Prior to the postponement of NASCAR due to the COVID-19 pandemic, Matt Kenseth was living a quiet life. After parting ways with Roush-Fenway in 2018, where he had a part time role. The Wisconsin native was living the role of former driver turned suburban dad whose biggest challenge was training for marathons.
Then his world changed, almost overnight it seemed. While NASCAR was shut down, most drivers took to racing on the internet. One driver, Kyle Larson, was heard uttering a racial slur during a game, and all heck broke lose.
When the dust settled, Larson was out of a job and Chip Ganassi Racing needed a driver. Kenseth got the call.
He will make his debut with the team Sunday at Darlington in a race that will have no practice or qualifying. His Ganassi debut will come on a stage that perhaps will be one of the biggest NASCAR has ever had thanks to the dearth of professional sports in the world right now.
That means Kenseth will be making his start in a car he’s never raced, and as it turns out, one that Kenseth has had very little discussion with his new team about.
“Chad (Johnston, crew chief) assures me it’s going to be perfect,” Kenseth Thursday showing that his dry midwestern humor is still very much intact.” I leave that job to him, the engineers and everyone here at CGR. They’ve ran really well at Darlington in the last two years, so I’m thinking they’re probably not going to veer too far off of that. I think you’ll run those first thirty laps and you’ll get kind of the extended caution there to be able to make some small adjustments and go from there. So, I don’t think it’s really different from what they ran there last year or maybe even the year before.”
Unlike other drivers, Kenseth jokingly admitted he’s spent very little time in a simulator in preparation for Sunday’s race.
“About fifteen minutes or so,” Kenseth said when asked how much time he’s put in. “There are a lot of good things about it, but it’s still not exactly the racecar.”
“I’ve been doing as much as I can, as far as being prepared, looking at data and reading notes. Going to the simulator was one of those boxes that I wanted to check. So, I did go over there to drive it and make a few runs at Darlington to just kind of drive it, feel comfortable and all that stuff. I didn’t really spend an extended period of time there because, in my mind, it’s still not like driving the racecar.

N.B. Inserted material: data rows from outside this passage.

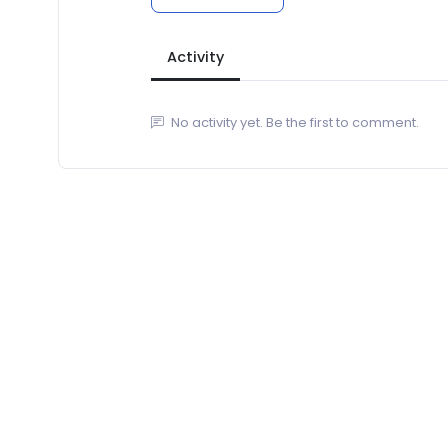
Activity
No activity yet. Be the first to comment.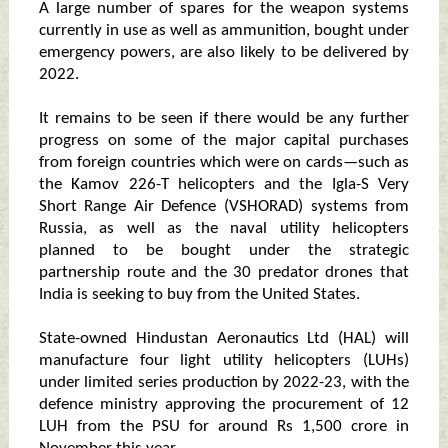
A large number of spares for the weapon systems
currently in use as well as ammunition, bought under
emergency powers, are also likely to be delivered by
2022.
It remains to be seen if there would be any further
progress on some of the major capital purchases
from foreign countries which were on cards—such as
the Kamov 226-T helicopters and the Igla-S Very
Short Range Air Defence (VSHORAD) systems from
Russia, as well as the naval utility helicopters
planned to be bought under the strategic
partnership route and the 30 predator drones that
India is seeking to buy from the United States.
State-owned Hindustan Aeronautics Ltd (HAL) will
manufacture four light utility helicopters (LUHs)
under limited series production by 2022-23, with the
defence ministry approving the procurement of 12
LUH from the PSU for around Rs 1,500 crore in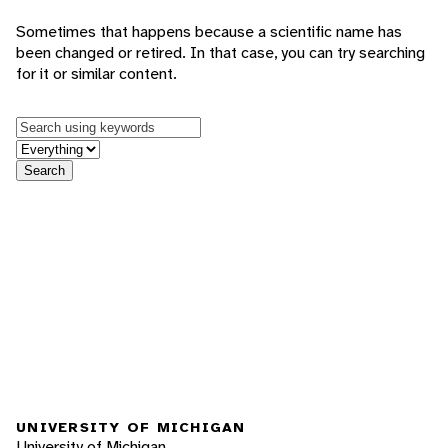
Sometimes that happens because a scientific name has
been changed or retired. In that case, you can try searching
for it or similar content.
Keywords
in feature
Search
UNIVERSITY OF MICHIGAN
University of Michigan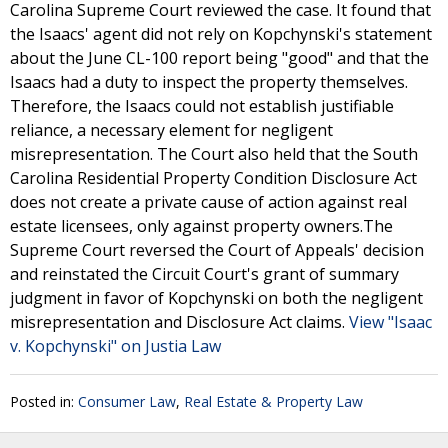
Carolina Supreme Court reviewed the case. It found that
the Isaacs' agent did not rely on Kopchynski's statement
about the June CL-100 report being "good" and that the
Isaacs had a duty to inspect the property themselves.
Therefore, the Isaacs could not establish justifiable
reliance, a necessary element for negligent
misrepresentation. The Court also held that the South
Carolina Residential Property Condition Disclosure Act
does not create a private cause of action against real
estate licensees, only against property owners.The
Supreme Court reversed the Court of Appeals' decision
and reinstated the Circuit Court's grant of summary
judgment in favor of Kopchynski on both the negligent
misrepresentation and Disclosure Act claims.
View "Isaac
v. Kopchynski" on Justia Law
Posted in:
Consumer Law
,
Real Estate & Property Law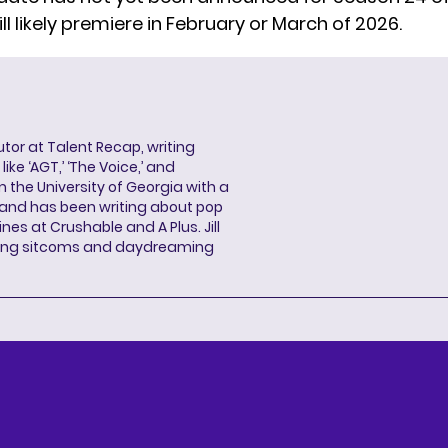
will likely premiere in February or March of 2026.
butor at Talent Recap, writing
ke ‘AGT,’ ‘The Voice,’ and
 the University of Georgia with a
, and has been writing about pop
ines at Crushable and A Plus. Jill
hing sitcoms and daydreaming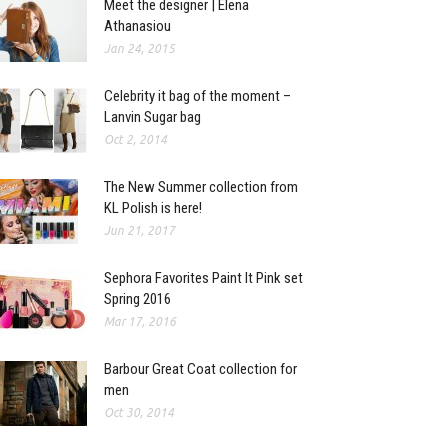
Meet the designer | Elena
Athanasiou
Jan 24, 2015
Celebrity it bag of the moment –
Lanvin Sugar bag
Oct 2, 2014
The New Summer collection from
KL Polish is here!
Jun 21, 2017
Sephora Favorites Paint It Pink set
Spring 2016
Mar 17, 2016
Barbour Great Coat collection for
men
Oct 30, 2014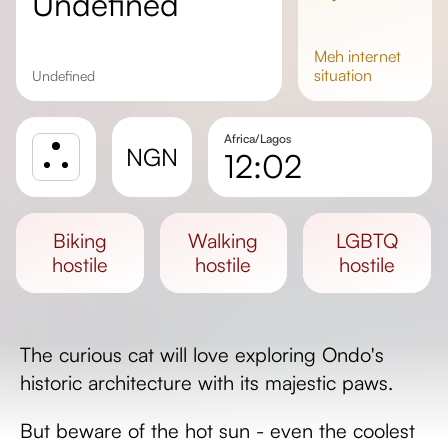
undefined
meh
internet
situation
undefined
Africa/Lagos
NGN
12:02
Sunrise
Sunset
biking
walking
LGBTQ
Day length
hostile
hostile
hostile
The curious cat will love exploring Ondo's
historic architecture with its majestic paws.
But beware of the hot sun - even the coolest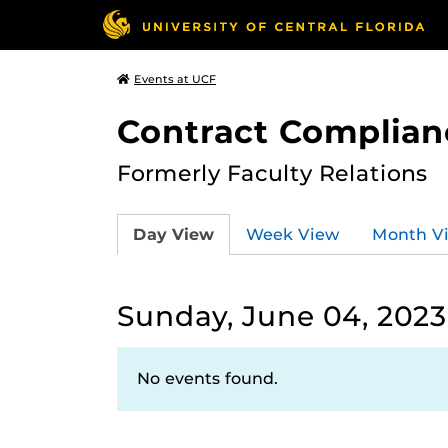
Events at UCF
Contract Complian
Formerly Faculty Relations
Day View
Week View
Month V
Sunday, June 04, 2023
No events found.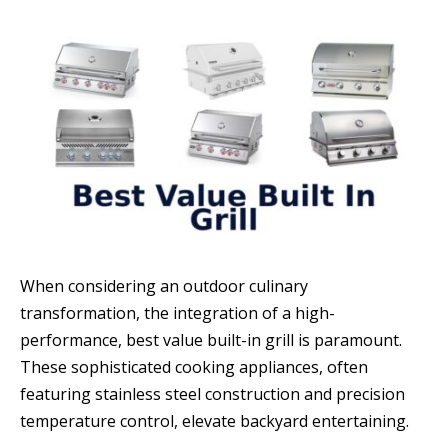
When considering an outdoor culinary
transformation, the integration of a high-
performance, best value built-in grill is paramount.
These sophisticated cooking appliances, often
featuring stainless steel construction and precision
temperature control, elevate backyard entertaining.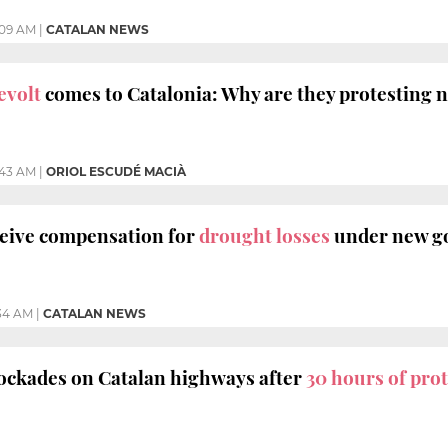
:09 AM
|
CATALAN NEWS
evolt
comes to Catalonia: Why are they protesting 
:43 AM
|
ORIOL ESCUDÉ MACIÀ
ceive compensation for
drought losses
under new g
34 AM
|
CATALAN NEWS
lockades on Catalan highways after
30 hours of prot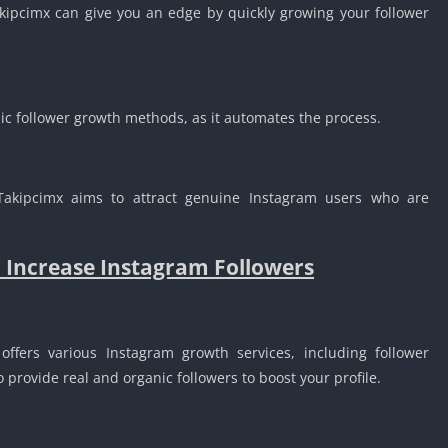
akipcimx can give you an edge by quickly growing your follower
c follower growth methods, as it automates the process.
Takipcimx aims to attract genuine Instagram users who are
r Increase Instagram Followers
offers various Instagram growth services, including follower
provide real and organic followers to boost your profile.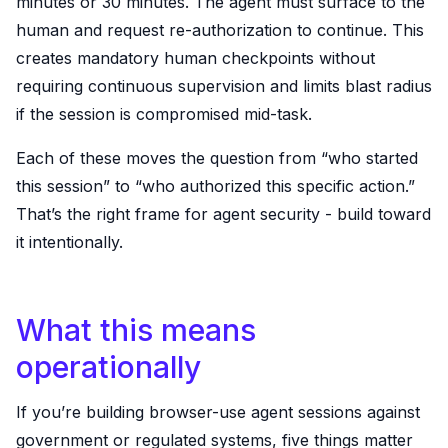
minutes or 30 minutes. The agent must surface to the
human and request re-authorization to continue. This
creates mandatory human checkpoints without
requiring continuous supervision and limits blast radius
if the session is compromised mid-task.
Each of these moves the question from “who started
this session” to “who authorized this specific action.”
That’s the right frame for agent security - build toward
it intentionally.
What this means
operationally
If you’re building browser-use agent sessions against
government or regulated systems, five things matter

There are a lot of things that are very similar, but a lot of things that are different as well. I did spend a little bit of time there, but not a lot.”
That means when the field gets the green and heads into the first turn there will be a lot of uncertainty., but that doesn’t worry Kenseth.
“Nobody has been in a car in a while,” he said. “Certainly, it’s been longer for me. I think the biggest difference for me, also, is that I haven’t driven these racecars or for this team. So, there are a few more unknowns. I’m not sure how exactly everything is going to feel and all that kind of stuff. There is certainly a little bit of anxiety for those first few corners to kind of get rolling and get used to things. At the same time, everybody is going to be ready to pounce.”
Kenseth said he expects other drivers will give him no quarter.
“I don’t expect people to be taking it real easy or maybe giving you a bunch of extra room or anything like that,” he said. “You certainly don’t expect any kind of special treatment. You know everyone is going to be out there ready to pounce on whatever spot they can, so you just have to be smart. Especially for me, just be smart and get through those first bunch of laps to get in a rhythm, get a little bit of room to move around, breath, get kind of acclimated, and go from there.”
No matter the outcome Sunday, the racing will continue, and the season will move forward. It’s a chance for Kenseth, a former champion and winner of 39 races at the Cup level, to show that he still belongs in NASCAR’s Cup series. That, however, isn’t foremost on his mind.
“Right now, I’m not really looking too far beyond Sunday, to be totally honest with you,” he said. “Certainly, the learning curve is going to be steep. I know being out of the car that long, starting with a different team and piling on top of not being able to practice for the foreseeable future, or testing and anything like that, is going to be very challenging.
“But I’m really excited. I have to admit, I’m just as excited as I’ve been to go racing in many, many years. So, I’m really looking forward to getting to the track. I really like this group of guys, the cars look nice, the Camaro looks like they’re really fast, so I’m really looking forward to it. I’m really looking forward to the opportunity, I just know that it’s going to be a big challenge. I’m going to have to work hard and do my best to try and take advantage of the opportunity.”